Bu saldırının Müslümanlara önemli bir mesaj verdiğini ifade eden Yıldız son olarak şunları kaydetti: “Siz birlik olmadığınız sürece, birbirinize yaslanıp, kardeş olup, küfre karşı bir ortak mücadele başlatmadığınız sürece; bunlar başınıza gelecek demektir. Rabbim inşallah bunları Müslümanların birliğine, beraberliğine, küfre karşı tek yumruk, tek vücut olmasına vesile eylesin. Şehitlerin kanlarının bereketiyle ümmet dirilecektir. Onlar diridir ve aynı zamanda dirilticidir mesajlarıyla Rabbim ümmetin dirilmesine vesile eylesin. Onların şehadetlerini kabul eylesin ve onların şefaatini bizlere nasip etsin.”

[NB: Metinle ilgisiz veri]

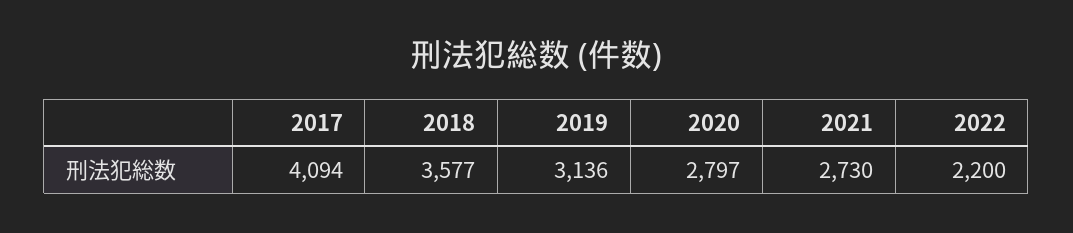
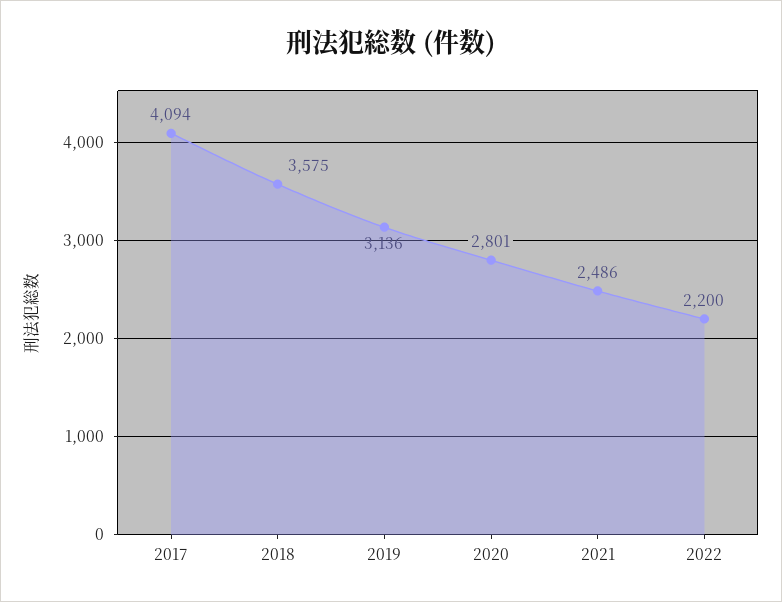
2018: 3577 -> 3575
2020: 2797 -> 2801
2021: 2730 -> 2486

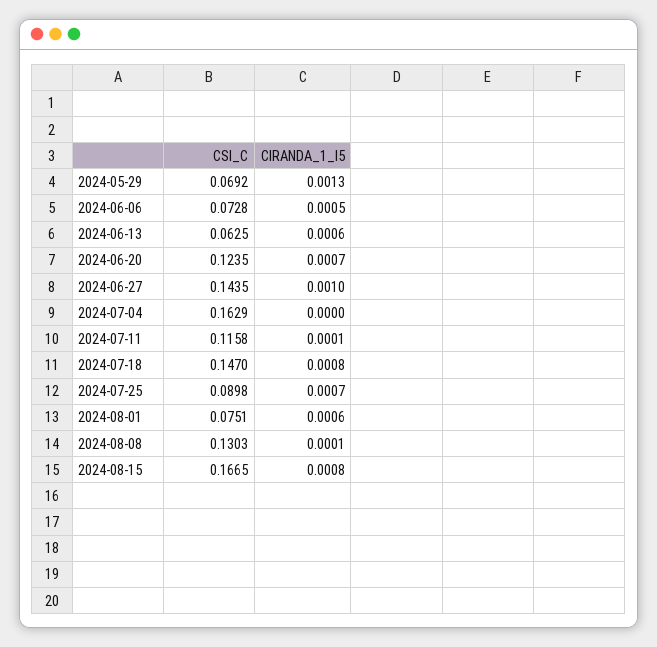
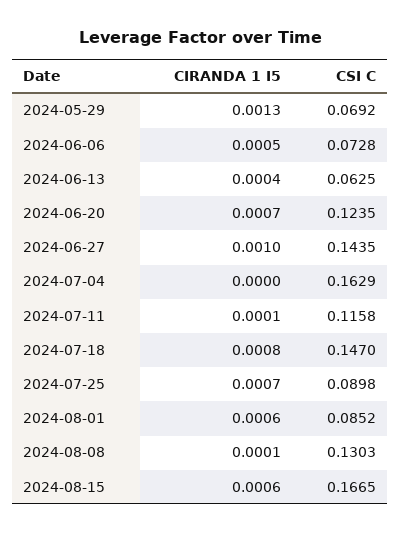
CIRANDA_1_I5, 2024-06-13: 0.0006 -> 0.0004
CSI_C, 2024-08-01: 0.0751 -> 0.0852
CIRANDA_1_I5, 2024-08-15: 0.0008 -> 0.0006

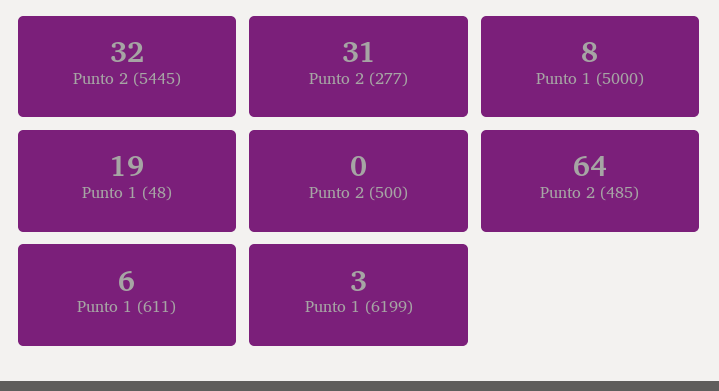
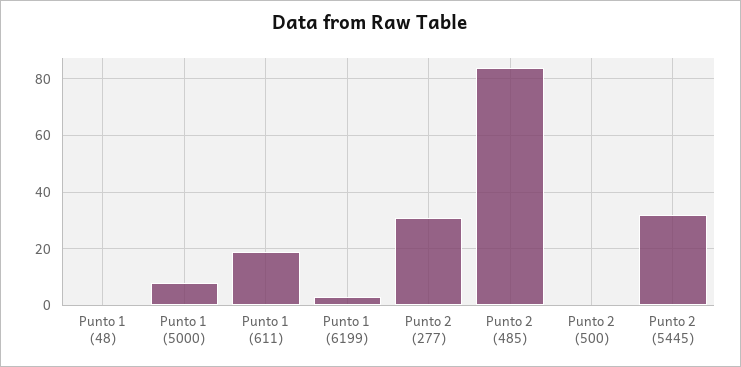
Punto 1 (48): 19 -> 0
Punto 2 (485): 64 -> 85
Punto 1 (611): 6 -> 20

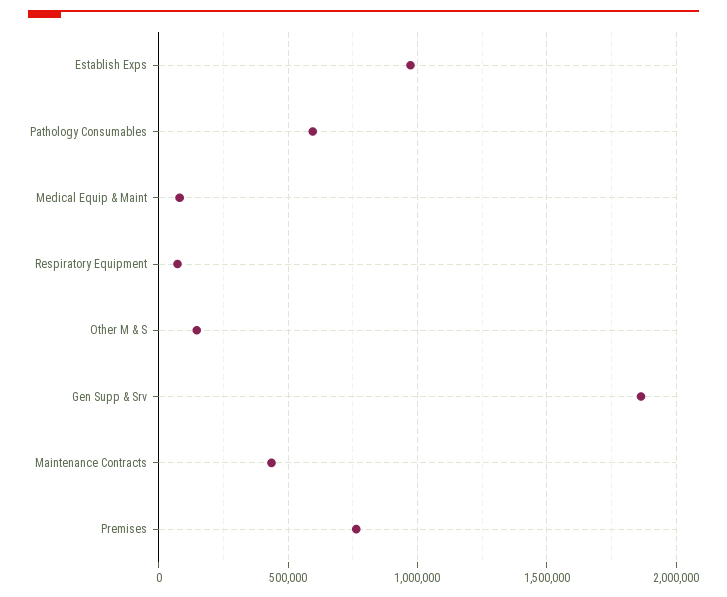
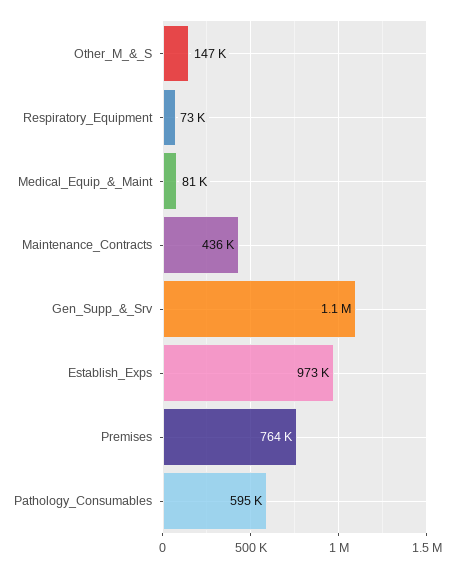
Gen Supp & Srv: 1850000 -> 1100000

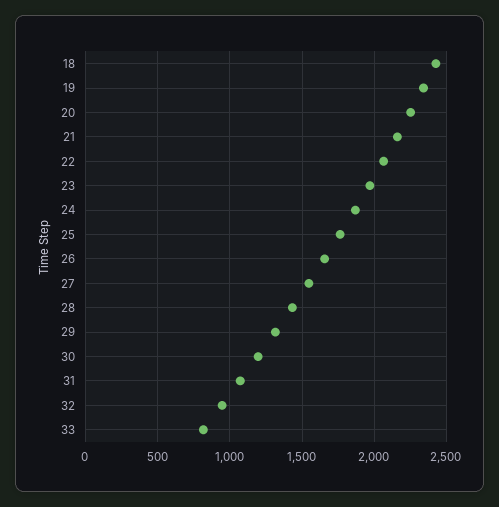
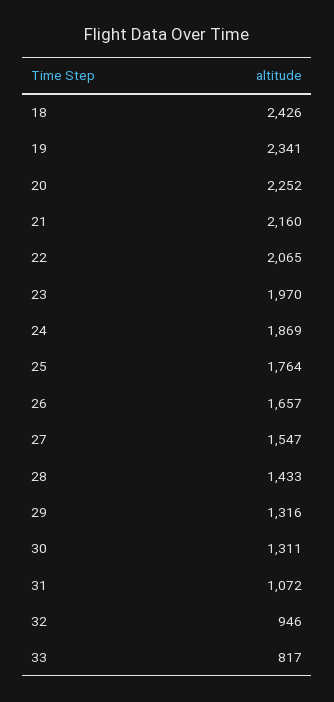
30: 1200 -> 1311

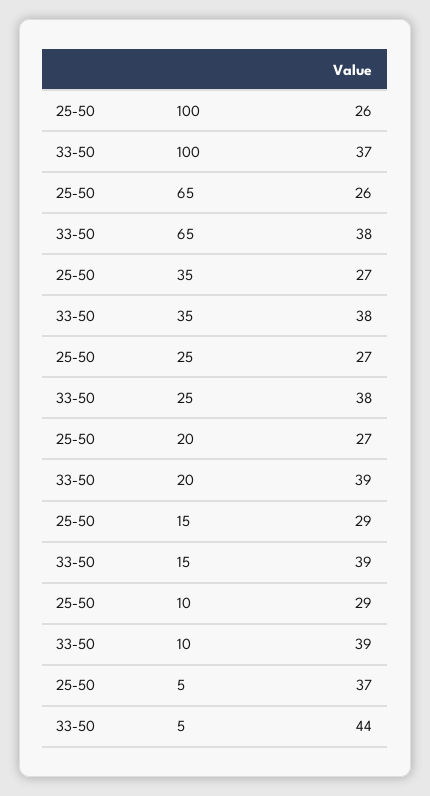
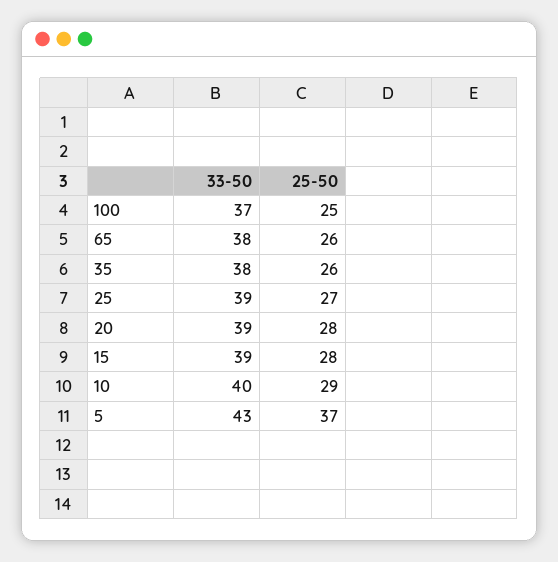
25-50, 100: 26 -> 25
25-50, 35: 27 -> 26
33-50, 25: 38 -> 39
25-50, 20: 27 -> 28
25-50, 15: 29 -> 28
33-50, 10: 39 -> 40
33-50, 5: 44 -> 43

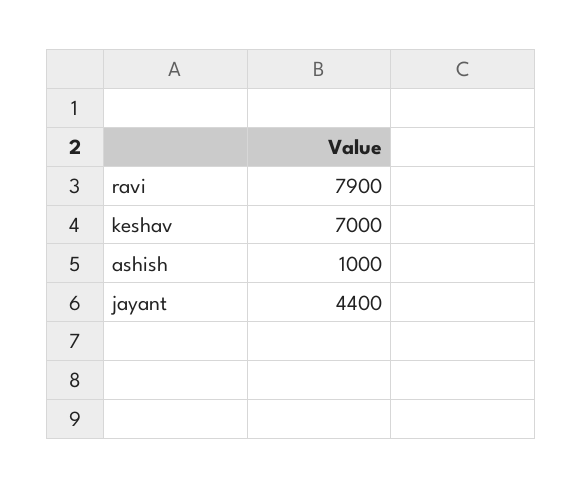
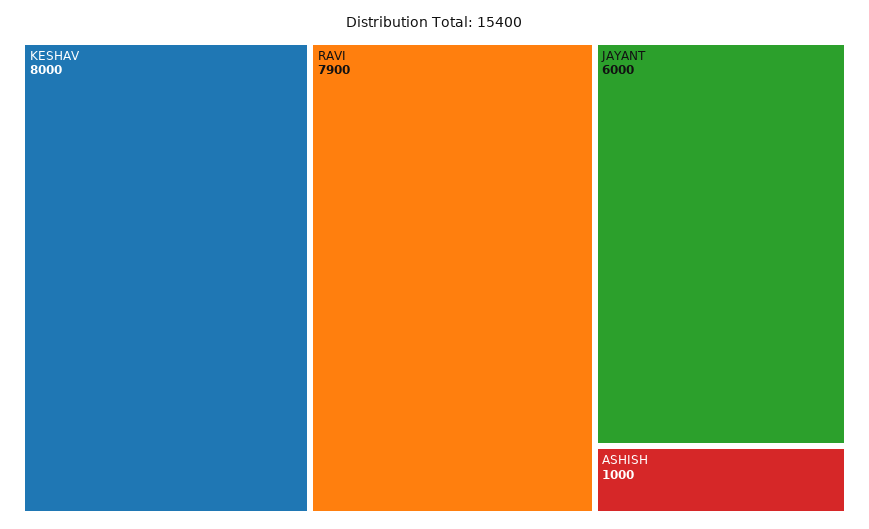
keshav: 7000 -> 8000
jayant: 4400 -> 6000

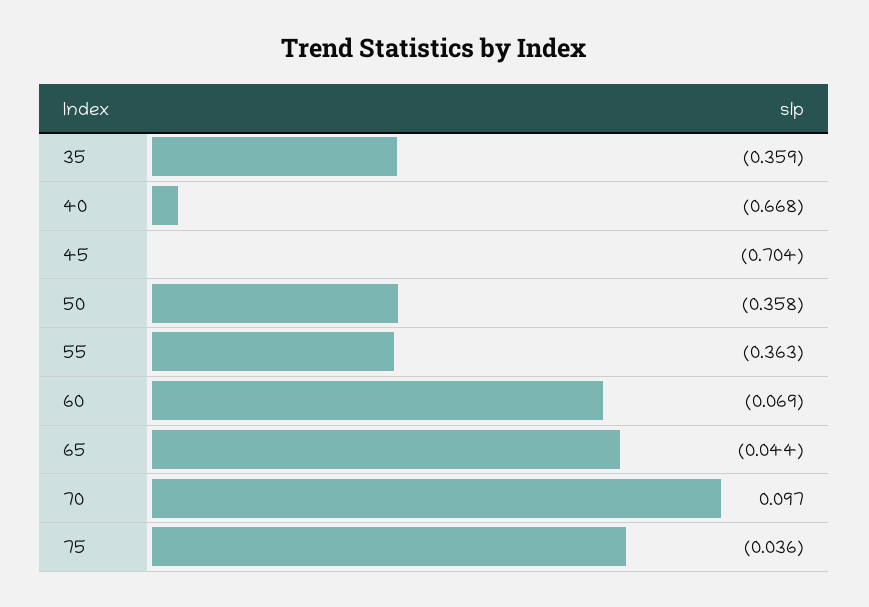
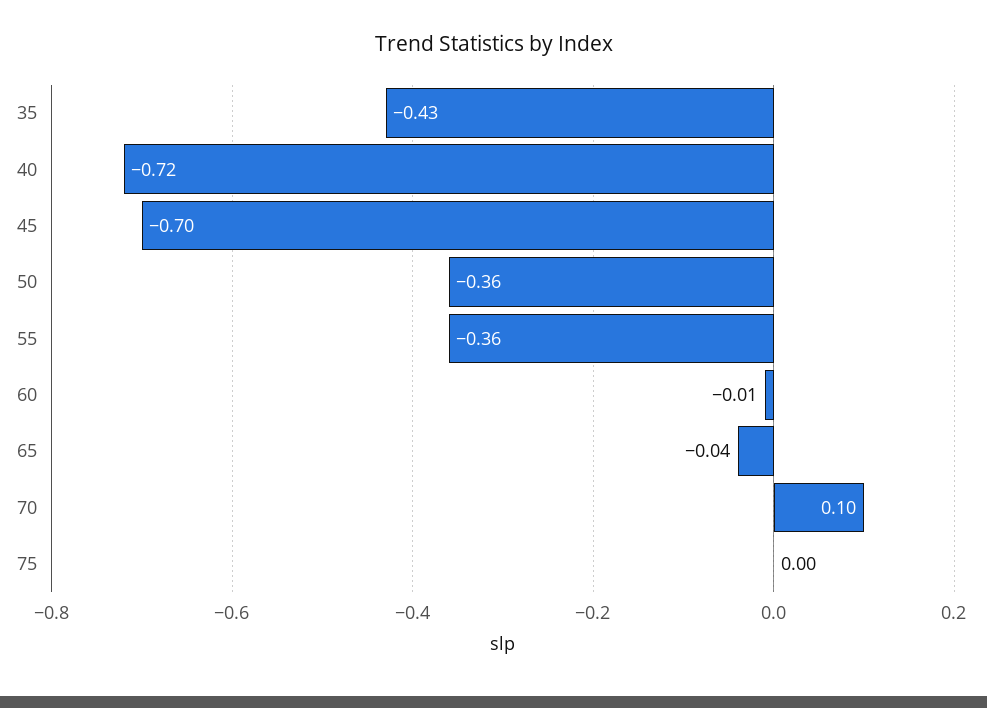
35: -0.359 -> -0.43
40: -0.668 -> -0.72
60: -0.069 -> -0.01
75: -0.036 -> 0

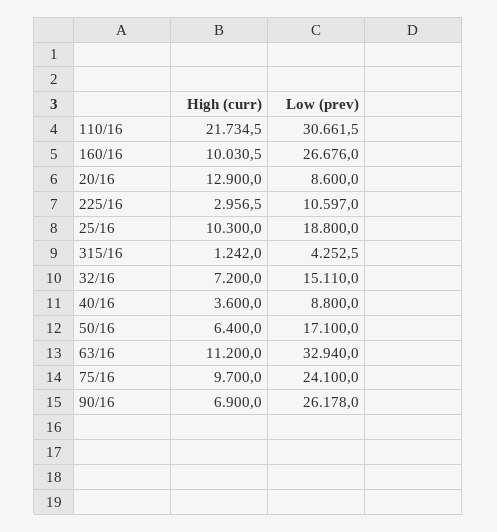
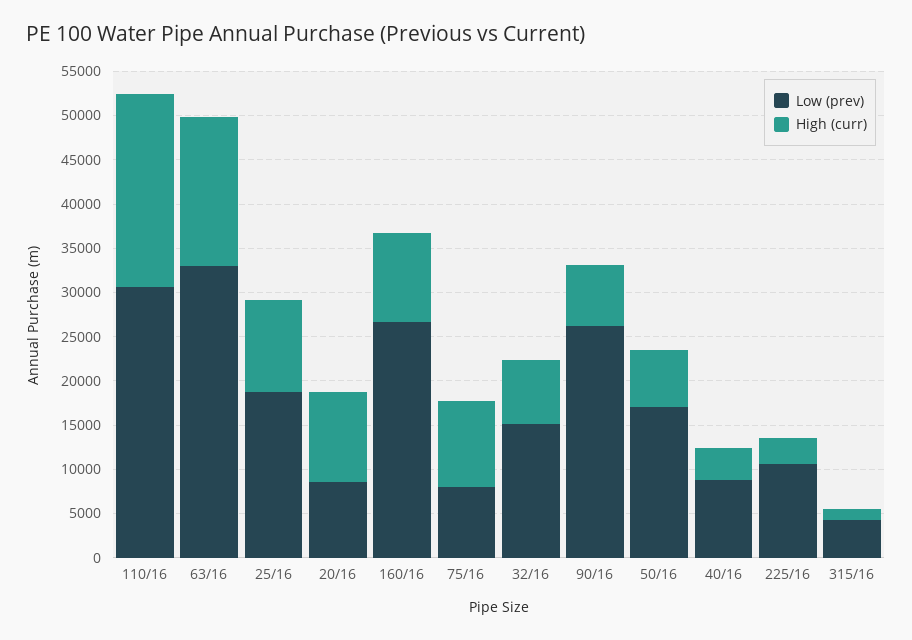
High (curr), 20/16: 12900 -> 10000
High (curr), 63/16: 11200 -> 17000
Low (prev), 75/16: 24100 -> 8000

“BÖYLE BİR SALDIRI ASLA KABUL EDİLEMEZ”
Bu saldırıların örgütlerin önünü açtığını dile getiren Uluslararası İlişkiler Uzmanı Doç. Dr. M. Akif Okur ise şunları söyledi; “Öncelikle böyle bir saldırı asla kabul edilemez. Yapılan saldırıyla camideki insanlar katlediliyor. Kesinlikle kabul edilebilir bir tarafı yok. Bahane olarak öne sürülen örgütün de orayla bir ilişkisinin olmadığı da açıkça anlaşılıyor. Peki, eğer El Kaide`nin orada olmadığı biliniyorsa o zaman neyi hedefledi Amerika? Sorusunu sormak gerekir. Nasıl bir plan var arkasında şunu şu noktada ortaya çıkarmak zor olsa da bu türden saldırılar, çatışmayı daha da körükleyecek sonuçlar doğurur. Bu tür saldırıların yapılması vaktiyle nasıl DEAŞ`ın önünü açtıysa ve azmanlaştırıp büyütmüşse, benzer bir süreç oradaki muhalif unsurları doğrudan hedef alan saldırılar El Kaide tarzı örgütlerin güçlenmesi için zemini açar. Vaktiyle DEAŞ`te nasıl sonuç doğurduysa öyle bir sonuç doğurur.”